___ TEXTO FORNECIDO

Recebido no email:
Já se passaram quase cinco meses desde o dia em que nos detiveram sob a
acusação de pertencer a uma organização criminosa com fins terroristas, e
talvez possa parecer um pouco estranho ver uma convocatória de
solidariedade a essas alturas. Mas, levando em conta as acusações da
polícia e do juiz, não somos e nem éramos um grupo organizado com um
trabalho em comum, por isso e por cinco de nós durante quase dois meses
terem estado no cárcere, com todo o trabalho que isso comporta, não é fácil
nos juntar para falar e nem fazer nem um comunicado e nem um posicionamento
frente a nada. Por isso, sai agora este texto feito em consenso e que
talvez seja aplicável à solidariedade com outras pessoas e coletivos.
Como bem se sabe, no último 30 de março ocorreu a chamada “Operación
Piñata” a cargo da Polícia Nacional, na qual 15 pessoas foram detidas entre
as cidades de Barcelona, Madri e Palencia, todas nós de militância
anarquista e/ou antiautoritária.
5 pessoas foram sequestradas pelo Estado por meio de prisão preventiva
durante dois meses, enquanto que as 10 restantes foram postas em liberdade
com acusações a espera de julgamento, todas acusadas de organização
criminosa com fins terroristas.
Em todos estes meses (tendo em conta também as mostras de solidariedade em
relação a anterior “Operación Pandora”), os gestos solidários para dar
visibilidade e mostrar rechaço à estas operações repressivas ocorreram por
todo o globo e nos fizeram sorrir em certos momentos cinzas. A
solidariedade é uma ferramenta inerente a toda luta e mais ainda quando o
Estado golpeia. Para que esta responda verdadeiramente a seu nome, não é e
nem pode ser controlável nem dirigida por ninguém. A expressão solidária
não entende nem de normas, nem de hierarquias, sendo assim válidas todas as
suas expressões.

______
___ MATERIAL FORNECIDO

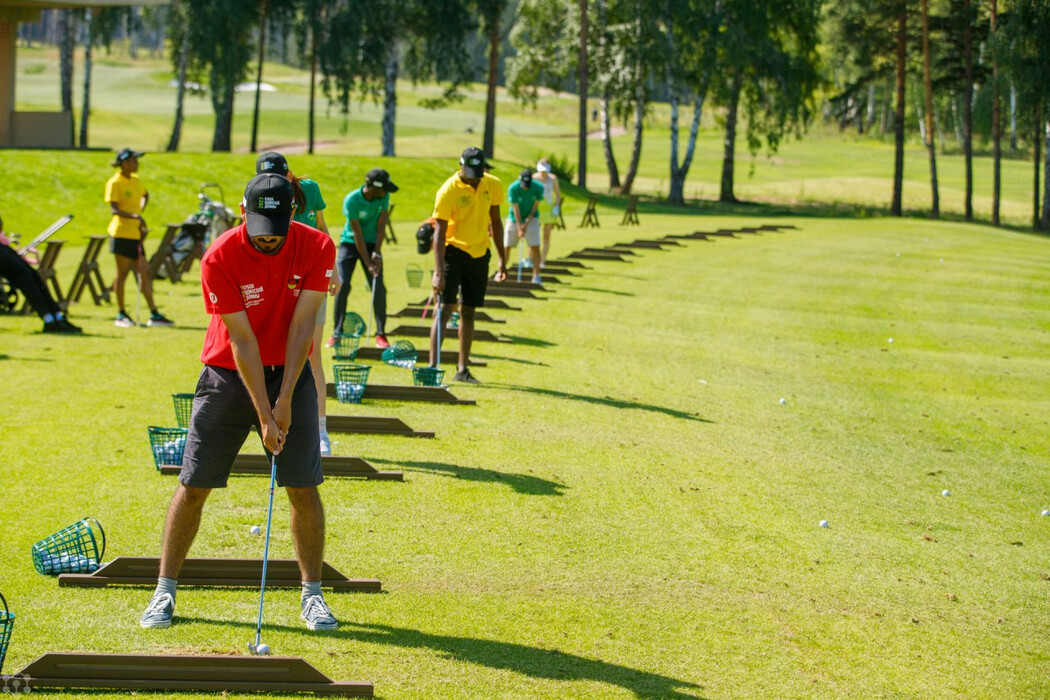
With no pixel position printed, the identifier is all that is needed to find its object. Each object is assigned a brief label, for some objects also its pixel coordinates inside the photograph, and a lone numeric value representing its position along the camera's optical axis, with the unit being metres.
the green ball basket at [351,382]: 13.04
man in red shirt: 6.53
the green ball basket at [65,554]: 7.57
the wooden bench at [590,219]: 41.94
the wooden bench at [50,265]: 18.83
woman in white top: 24.94
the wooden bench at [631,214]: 42.97
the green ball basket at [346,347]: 15.59
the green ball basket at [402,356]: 15.14
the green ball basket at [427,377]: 14.08
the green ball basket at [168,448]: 10.04
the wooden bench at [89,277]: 20.33
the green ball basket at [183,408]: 10.68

______

### TAREFA ATRIBUÍDA A
Transcreva fielmente, do texto sobre a Operación Piñata, o trecho que vai de "Como bem se" até "com fins terroristas.".
### TAREFA ATRIBUÍDA B
Segundo o texto sobre a Operación Piñata, quantas pessoas foram detidas na operação e em quais cidades?

### SOLUÇÃO A
Como bem se sabe, no último 30 de março ocorreu a chamada “Operación
Piñata” a cargo da Polícia Nacional, na qual 15 pessoas foram detidas entre
as cidades de Barcelona, Madri e Palencia, todas nós de militância
anarquista e/ou antiautoritária.
5 pessoas foram sequestradas pelo Estado por meio de prisão preventiva
durante dois meses, enquanto que as 10 restantes foram postas em liberdade
com acusações a espera de julgamento, todas acusadas de organização
criminosa com fins terroristas.

### SOLUÇÃO B
Foram detidas 15 pessoas, nas cidades de Barcelona, Madri e Palencia.